Причем, упоминание во всем этом Бергмана, Линча или Ван Сента отнюдь не случайно. У Кёлера по фильмам разбросано множество киноцитат (Кёлер, наряду с Хоххойслером, возможно, один из самых насмотренных берлинских режиссеров). Большой киноман, он упоминает Росселлини и Риветта, намекает на Годара и Рудольфа Томе. Заявляет, что после «Бунгало» с восхищением открыл для себя «Благословенно ваш» Веересетакула.  Признается в любви Брессону, но тут же предает критике его прямолинейность в «Деньгах».

Однако, по словам Кёлера, на создание «Окон в понедельник» его вдохновила серия фотографий «Семейные дела» его знакомой художницы Жанны Фауст, которая, став  матерью, показала в своих снимках все страхи и фобии молодой семьи. Следующим этапом была литература, где важным источником вдохновения были женские книги Ингеборг Бахман и Марлен Хаусхоферс, а также книги мужчин, писавших о женщинах (Флобер, Фонтане). Финальным аккордом стали импровизации актеров Изабель Манке (Нина) и Ханса-Йохана Вагнера (Фридер), большинство из которых и вошло в последствии в фильм.

При этом «Окна в понедельник» можно считать как фильмом-наследием «Бунгало», так и фильмом, в котором прослеживается эволюция Кёлера, его плавный отход от стандартов «медленного кино» или кино «берлинской школы». Вместо полной неспешности дебюта с его статичной камерой, Кёлер и его постоянный оператор Патрик Орт  наделяют изображение плавностью и даже тягучестью, уходя, таким образом, от полного диктата статики. Камера то остается на расстоянии следить за героями, то следует за ними, то замирает в нерешительности, то подбирается как можно ближе. Отсюда и другой ритм всего фильма, уже несколько ускоренный монтаж, где есть как продолжительные кадры, длящиеся порой до трех минут, так и небольшие вставки-переходы.

= = = =

*Задания:*
**a.** Как в отрывке о Кёлере зовут его постоянного оператора?
**b.** Согласуются ли с отрывком о Кёлере эти утверждения? (i) Кёлер признается в любви Брессону и ничем его не упрекает. (ii) Роль Нины исполнила Изабель Манке. (iii) На создание «Окон в понедельник» Кёлера вдохновила серия фотографий «Семейные дела».
**c.** Напишите продолжение отрывка о Кёлере, начиная сразу после его последнего предложения.
Записи для работы не понадобятся.

Записи коллекции
= = = =

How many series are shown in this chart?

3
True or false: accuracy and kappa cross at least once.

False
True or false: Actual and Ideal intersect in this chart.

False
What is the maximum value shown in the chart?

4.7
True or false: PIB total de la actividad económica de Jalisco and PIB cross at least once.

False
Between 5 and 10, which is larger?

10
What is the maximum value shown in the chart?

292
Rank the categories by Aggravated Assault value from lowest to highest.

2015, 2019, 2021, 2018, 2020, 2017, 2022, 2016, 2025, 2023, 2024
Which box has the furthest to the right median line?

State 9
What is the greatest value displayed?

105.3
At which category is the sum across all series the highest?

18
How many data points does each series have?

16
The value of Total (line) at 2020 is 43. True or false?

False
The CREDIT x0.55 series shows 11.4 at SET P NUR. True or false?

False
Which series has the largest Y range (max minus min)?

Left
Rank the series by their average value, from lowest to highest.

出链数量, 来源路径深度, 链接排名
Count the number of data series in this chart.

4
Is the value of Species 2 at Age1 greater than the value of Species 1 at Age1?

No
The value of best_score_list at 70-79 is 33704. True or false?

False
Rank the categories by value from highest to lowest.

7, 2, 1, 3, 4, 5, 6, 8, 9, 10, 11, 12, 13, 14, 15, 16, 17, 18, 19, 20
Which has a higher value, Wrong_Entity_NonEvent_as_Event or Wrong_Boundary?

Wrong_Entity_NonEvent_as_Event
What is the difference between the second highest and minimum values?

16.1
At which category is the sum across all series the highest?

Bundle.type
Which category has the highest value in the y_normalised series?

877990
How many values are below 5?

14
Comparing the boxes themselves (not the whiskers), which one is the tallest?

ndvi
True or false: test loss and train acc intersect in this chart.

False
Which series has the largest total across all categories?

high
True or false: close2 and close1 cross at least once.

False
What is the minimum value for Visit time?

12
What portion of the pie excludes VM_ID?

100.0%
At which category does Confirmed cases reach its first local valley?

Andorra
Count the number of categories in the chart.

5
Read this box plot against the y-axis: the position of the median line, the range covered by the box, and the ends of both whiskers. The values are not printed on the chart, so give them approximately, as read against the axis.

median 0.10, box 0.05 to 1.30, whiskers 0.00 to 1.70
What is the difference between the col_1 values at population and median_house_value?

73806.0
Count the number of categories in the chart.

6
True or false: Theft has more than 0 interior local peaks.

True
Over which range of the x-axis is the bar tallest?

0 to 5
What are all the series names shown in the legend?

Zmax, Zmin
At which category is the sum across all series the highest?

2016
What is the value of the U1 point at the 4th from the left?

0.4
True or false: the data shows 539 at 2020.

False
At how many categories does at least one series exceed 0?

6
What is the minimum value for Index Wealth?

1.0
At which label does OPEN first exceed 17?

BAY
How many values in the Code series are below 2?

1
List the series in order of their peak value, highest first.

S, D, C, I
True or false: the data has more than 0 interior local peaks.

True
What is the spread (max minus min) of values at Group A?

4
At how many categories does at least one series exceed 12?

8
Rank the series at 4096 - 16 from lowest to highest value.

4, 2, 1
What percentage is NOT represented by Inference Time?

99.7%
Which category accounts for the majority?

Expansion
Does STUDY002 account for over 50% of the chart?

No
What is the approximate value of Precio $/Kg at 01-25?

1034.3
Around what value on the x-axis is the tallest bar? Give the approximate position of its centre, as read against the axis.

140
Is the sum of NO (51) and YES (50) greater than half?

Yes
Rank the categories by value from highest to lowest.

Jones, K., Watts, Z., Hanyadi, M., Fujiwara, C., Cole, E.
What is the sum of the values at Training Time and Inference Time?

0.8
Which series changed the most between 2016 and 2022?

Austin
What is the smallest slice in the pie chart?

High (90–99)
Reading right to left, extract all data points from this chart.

= = = =

*Ответы к заданиям:*
**a.** Патрик Орт.

**b.**
(i) Нет: «но тут же предает критике его прямолинейность в «Деньгах»».
(ii) Да: «Изабель Манке (Нина)».
(iii) Да: «на создание «Окон в понедельник» его вдохновила серия фотографий «Семейные дела»».

**c.**
Кроме того, из фильма в фильм (и «Сонная болезнь», похоже, в этом не исключение), у Кёлера все отчетливее проявляются личные мотивы его фильмов (разговоры об Африке, внутренние рефлексии, собственная проблематика и вопросы. В этом смысле, кинематограф Кёлера схож с личностным кино Ангелы Шанелек). Все это важная составляющая, необходимое условие для существования посредствам кино. Говоря же о политике, – то, о чем сам Кёлер рассуждает в своем эссе, – можно вспомнить один характерный эпизод из «Окон в понедельник». Девушка брата, которую Нина застает в загородном доме, как оказывается, проходит стажировку в Бундестаге. Об этом с нескрываемым сарказмом сообщает брат Нины. Чуть позже между ним и его спутницей завязывается спор о политике нынешнего правительства – с аргументами вроде провальных экономических реформ, войны в Ираке, недальновидности стратегии. Все это происходит в загородном доме за раскуриванием травки. И в тот момент, когда спор достигает своего апогея, когда стороны вот-вот пустят в ход какие-то новые разоблачающие факты, Нина просто поднимается и выходит из дома – на улицу, на свежий воздух. Камера тут же следует за ней, оставляя спорщиков за кадром, не нуждаясь в продолжении их диалога. Политика, как часть жизни, жизнь, не как политически мотивированный акт, а как акт неизбежной политики.